Ensuring each patient’s medical records are translated into an accurate, complete bill is critical to effective financial management within healthcare. The patient bill lifecycle extends from the moment of intake to long after treatment has concluded. Failing to capture pertinent data at any point in the process can result in substantial lost reimbursement opportunities.
Once a new patient walks in the door, the hospital needs to start capturing data. From a billing perspective, the most important details are the patient’s identity and insurance (especially whether the patient is covered by Medicare), their current healthcare status and history, and other relevant demographic information.
For returning patients it’s important to confirm or update existing records, as any changes in the patient’s insurance or health could affect billing and payment processes.
The next phase of the bill lifecycle is recording all of the tests, procedures and clinical observations conducted at the hospital. For the facility to receive the full reimbursement for these services, every aspect of the patient’s diagnosis and treatment needs to be entered into their medical record using appropriate ICD-10 codes. If a care provider uses an incorrect code, or even a less-specific code for a procedure, the oversight can result in sub-optimal reimbursement for that service, delayed payments or denied claims.
The patient bill lifecycle after discharge
When treatment is complete and the patient has been discharged, the medical record will be finalized, translated into a bill and sent to Medicare or the insurer. However, this isn’t the end of the patient bill lifecycle. There are still numerous actions hospitals need to take to ensure full reimbursement.
What happens to the patient after discharge can affect the hospital’s reimbursement. For example, a patient’s episode of care may involve a post-acute care transfer for follow-up treatment at another facility. In these cases, a portion of the total reimbursement will be allocated to the second facility. However, if the patient doesn’t go for follow-up care or if a skilled level of care is not given at the second facility, the hospital that provided the original treatment may be entitled to receive the entire reimbursement.
Subject to strict CMS regulations, hospitals can receive reimbursement from CMS for patient debts, such as unpaid Medicare coinsurance or deductible amounts. Currently, Medicare Audit Contractors will reimburse hospitals up to 65% of the bad debt incurred. This is a potentially huge source of revenue for many U.S. hospitals. However, recognizing opportunities and complying with CMS procedures for receiving Medicare Bad Debt payments can be challenging for hospitals lacking resources to re-review outstanding patient bills and identify eligible amounts.
Capturing and tracking information about Medicaid patients is also important for the purpose of tracking DSH eligibility and maximizing revenue for the care provided.
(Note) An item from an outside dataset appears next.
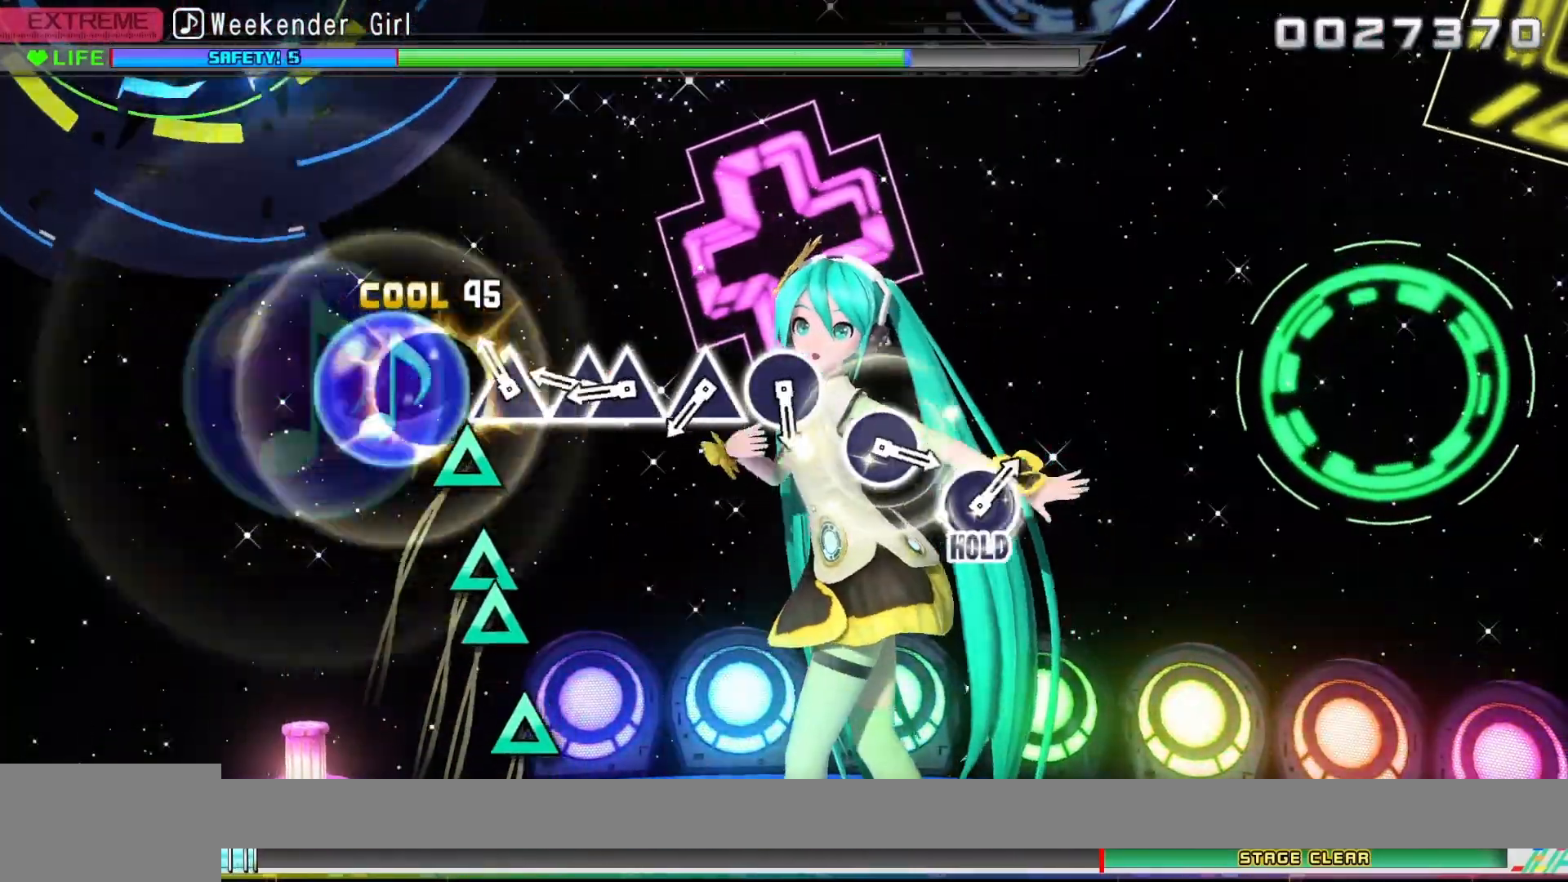
{"dt_ms": 500, "buttons": ["TRIANGLE"], "left_stick": "center", "right_stick": "center", "events": [[183, "TRIANGLE", "down"], [283, "TRIANGLE", "up"], [400, "TRIANGLE", "down"]]}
Finding every DSH-eligible day puts a hospital closer to the threshold — and each day above that level is valuable.
As audits become more stringent, it’s important to be able to prove the patient’s Medicaid eligibility, type of coverage and funding source for the programs involved. The best way to realize and protect your DSH reimbursement is to match your patient file against state-run Medicaid databases, retain your eligibility files and re-match your patient file at least once before your cost report is audited.
Many hospitals are forfeiting millions of dollars in reimbursements because they lack the resources to re-review large volumes of patient bills.
When Medicare claims are generally being accepted and hospitals are getting paid, underlying reimbursement issues can go unnoticed. Medicare Audit Contractors aren’t searching for opportunities to increase payments. It’s up to hospital leaders to find ways to maximize revenue by managing data more effectively throughout the patient bill lifecycle.